Consegna 1 — Ricopia tali e quali le righe dei record, dalla riga che contiene "phylum: Arthropoda" fino all'ultima riga dei record, estremi inclusi.

Documento di partenza —

Gran Torino è prima di tutto un romanzo di formazione. Formazione del giovane Thao (Bee Vang), ragazzo fragile che imparerà a vivere in un’America ostile e spietata. Ma, soprattutto, la formazione del vecchio Kowalski (un immenso Clint Eastwood, della sua interpretazione se ne parlerà più avanti), che scoprirà di avere più cose in comune con i suoi “nemici” che con la sua famiglia. Gran Torino è anche una gran commedia che riprende lo schema del buddy movie (territorio già esplorato da Eastwood, con scarsi risultati, con il film La recluta). Infatti sono innumerevoli i momenti in cui non riuscirete a trattenere le risate (guardare il rapporto con la vecchia vicina di casa oppure i duetti col barbiere, era da tempo che il sottoscritto non si divertiva così tanto). E, soprattutto, Gran Torino è un’amara riflessione sull’America, vista come un paese in scatafascio (come il vecchio Kowalski), senza valori ed educazione (come la famiglia del protagonista). E l’unico modo per riprendersi è aprirsi all’altro, anche se in passato lo si è combattuto, odiato ed ammazzato.

Record in ingresso —
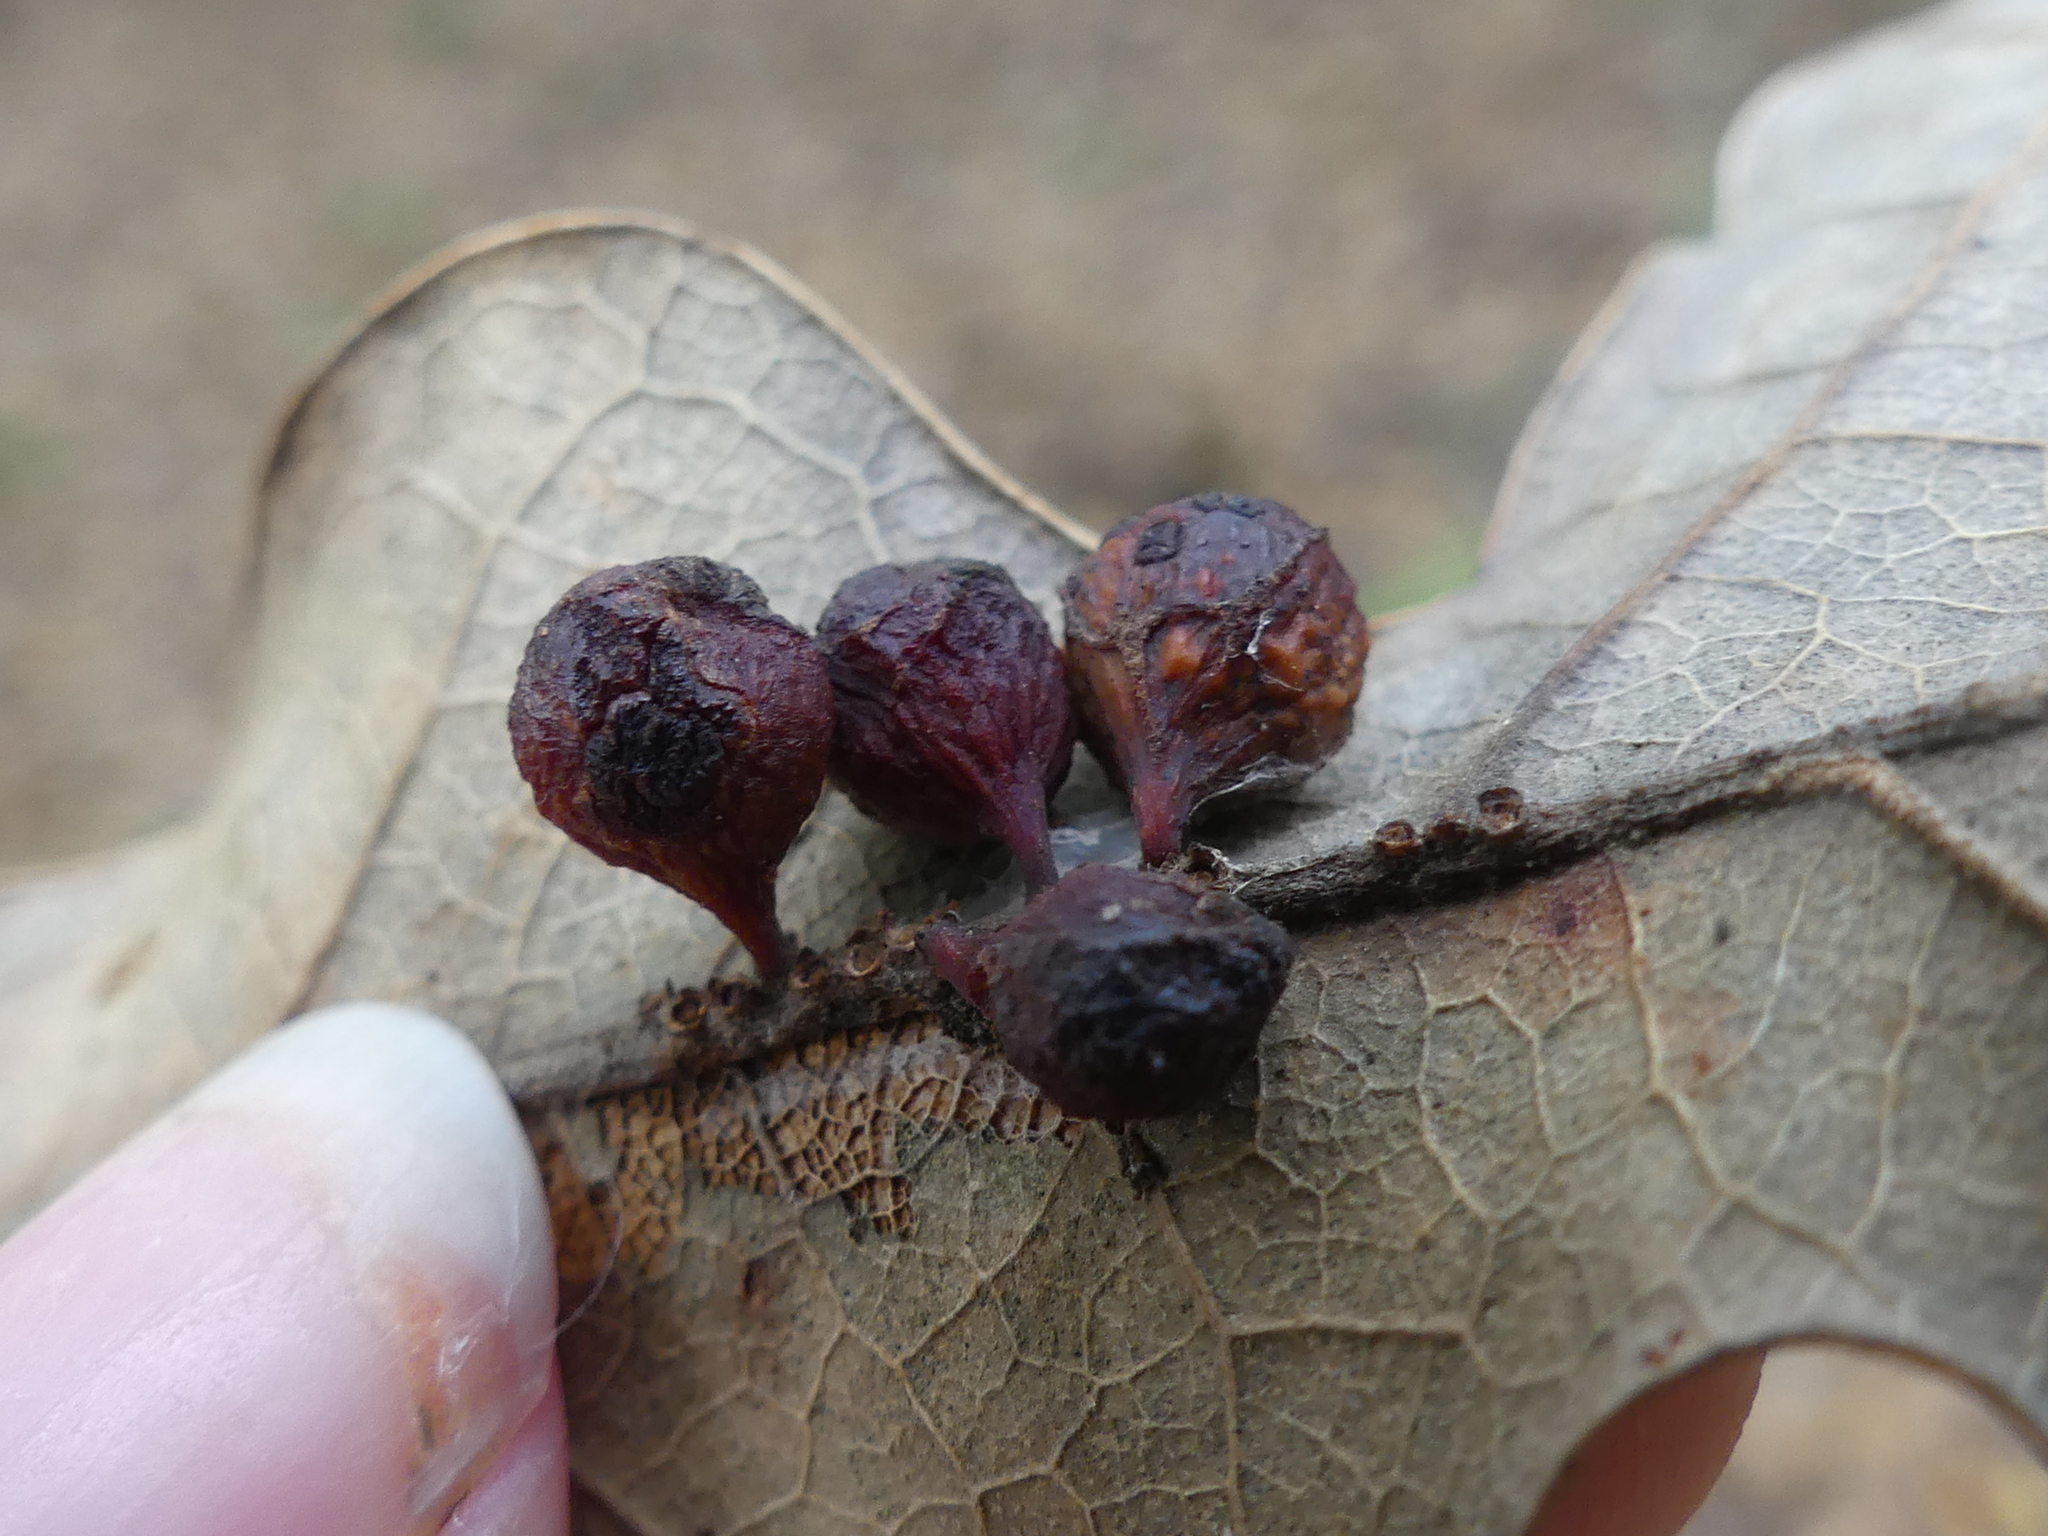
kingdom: Animalia
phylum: Arthropoda
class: Insecta
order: Hymenoptera
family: Cynipidae
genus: Andricus
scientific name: Andricus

Consegna 2 — Ripeti parola per parola l'intera recensione di Gran Torino.

Risposta scritta 1 —
phylum: Arthropoda
class: Insecta
order: Hymenoptera
family: Cynipidae
genus: Andricus
scientific name: Andricus

Risposta scritta 2 —
Gran Torino è prima di tutto un romanzo di formazione. Formazione del giovane Thao (Bee Vang), ragazzo fragile che imparerà a vivere in un’America ostile e spietata. Ma, soprattutto, la formazione del vecchio Kowalski (un immenso Clint Eastwood, della sua interpretazione se ne parlerà più avanti), che scoprirà di avere più cose in comune con i suoi “nemici” che con la sua famiglia. Gran Torino è anche una gran commedia che riprende lo schema del buddy movie (territorio già esplorato da Eastwood, con scarsi risultati, con il film La recluta). Infatti sono innumerevoli i momenti in cui non riuscirete a trattenere le risate (guardare il rapporto con la vecchia vicina di casa oppure i duetti col barbiere, era da tempo che il sottoscritto non si divertiva così tanto). E, soprattutto, Gran Torino è un’amara riflessione sull’America, vista come un paese in scatafascio (come il vecchio Kowalski), senza valori ed educazione (come la famiglia del protagonista). E l’unico modo per riprendersi è aprirsi all’altro, anche se in passato lo si è combattuto, odiato ed ammazzato.